Çin‘in 2018’de plastik çöp ithalatını yasaklamasının akabinde “Avrupa’nın yeni çöp tenekesi” olarak tanımlanmaya başlayan Türkiye’de halkın geri dönüşümle nasıl zehirlendiğini İnsan Hakları İzleme Örgütü gecen hafta yayınladığı bir raporla ortaya koydu. “Sanki Bizi Zehirliyorlar: Türkiye’de Plastik Geri Dönüşümünün Sıhhat Üzerindeki Etkileri” başlıklı 89 sayfalık raporda, Türkiye’de hükümetin plastik geri dönüşümünün sıhhat ve etraf üzerindeki tesirlerini ele almakta etkisiz kalmasının, sıhhat hakkı üzerindeki olumsuz sonuçları belgelendi.
HABER VERMEDEN DENETLEYİN
Raporda şu sözlere yer verildi: “Çevre, Şehircilik ve İklim Değişikliği Bakanlığı, geri dönüşüm tesislerine evvelce haber vermeksizin faal ve nizamlı kontroller gerçekleştirmeli; maddelere karşıt olarak mesken ve okulların yakınında bulunan tesisleri kapatmalı. Sıhhat Bakanlığı, plastik geri dönüşüm tesislerinin yakınındaki mahallelerde sıhhat tesir kıymetlendirme çalışmaları yürütmeli.”

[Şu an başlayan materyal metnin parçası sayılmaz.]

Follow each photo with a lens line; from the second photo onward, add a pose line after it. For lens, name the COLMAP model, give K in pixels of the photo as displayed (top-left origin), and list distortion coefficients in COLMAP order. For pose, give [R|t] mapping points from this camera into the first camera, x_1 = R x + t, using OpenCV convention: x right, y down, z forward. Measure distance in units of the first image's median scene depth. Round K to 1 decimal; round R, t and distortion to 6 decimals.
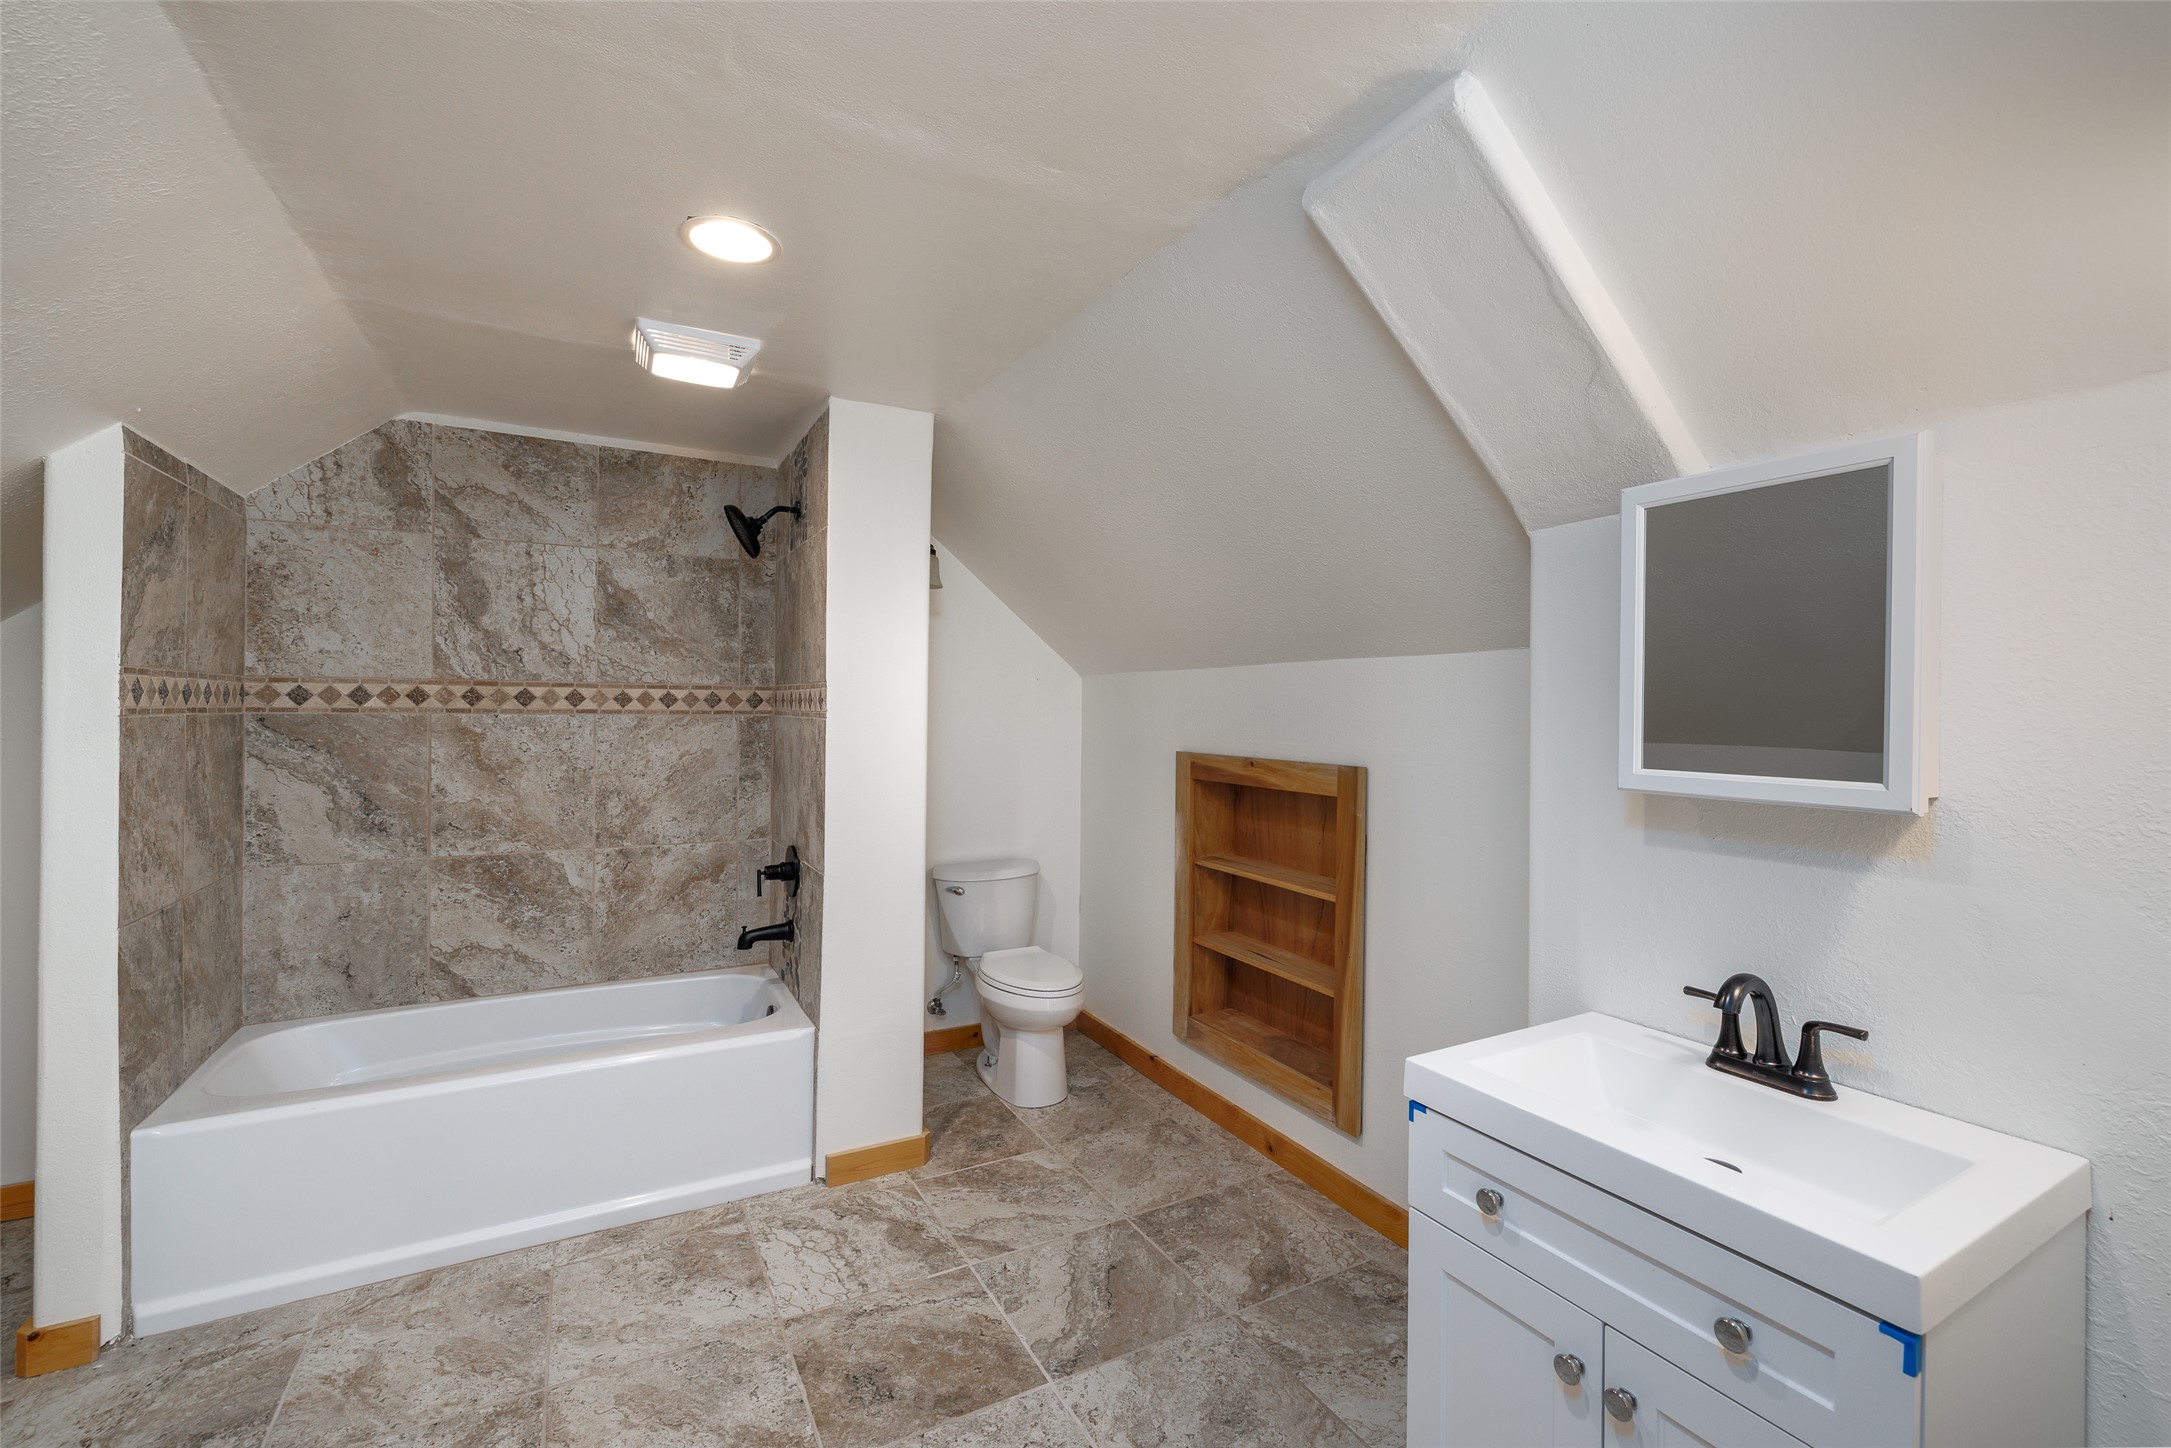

İnsan Hakları İzleme Örgütü’nün yaptığı mekansal tahlile nazaran, Adana ve İstanbul’daki plastik geri dönüşüm tesisleri, konutlara, okullara çok yakın olmasına karşın ruhsat alabiliyor.
AB kullanıp bize atıyor
Türkiye, 2020 ile 2021 yıllarında 27 üyeli Avrupa Birliği’nin geri dönüştürmediği tüm plastik çöpünün neredeyse yarısını ithal etti. Türkiye Avrupalıların kullanıp attığı plastik çöpün geri dönüşüm merkezi haline getirildi. 2016 ile 2020 ortasında Türkiye’nin plastik ithalatı yüzde 1.200 artarak yıllık 450 bin tona ulaştı.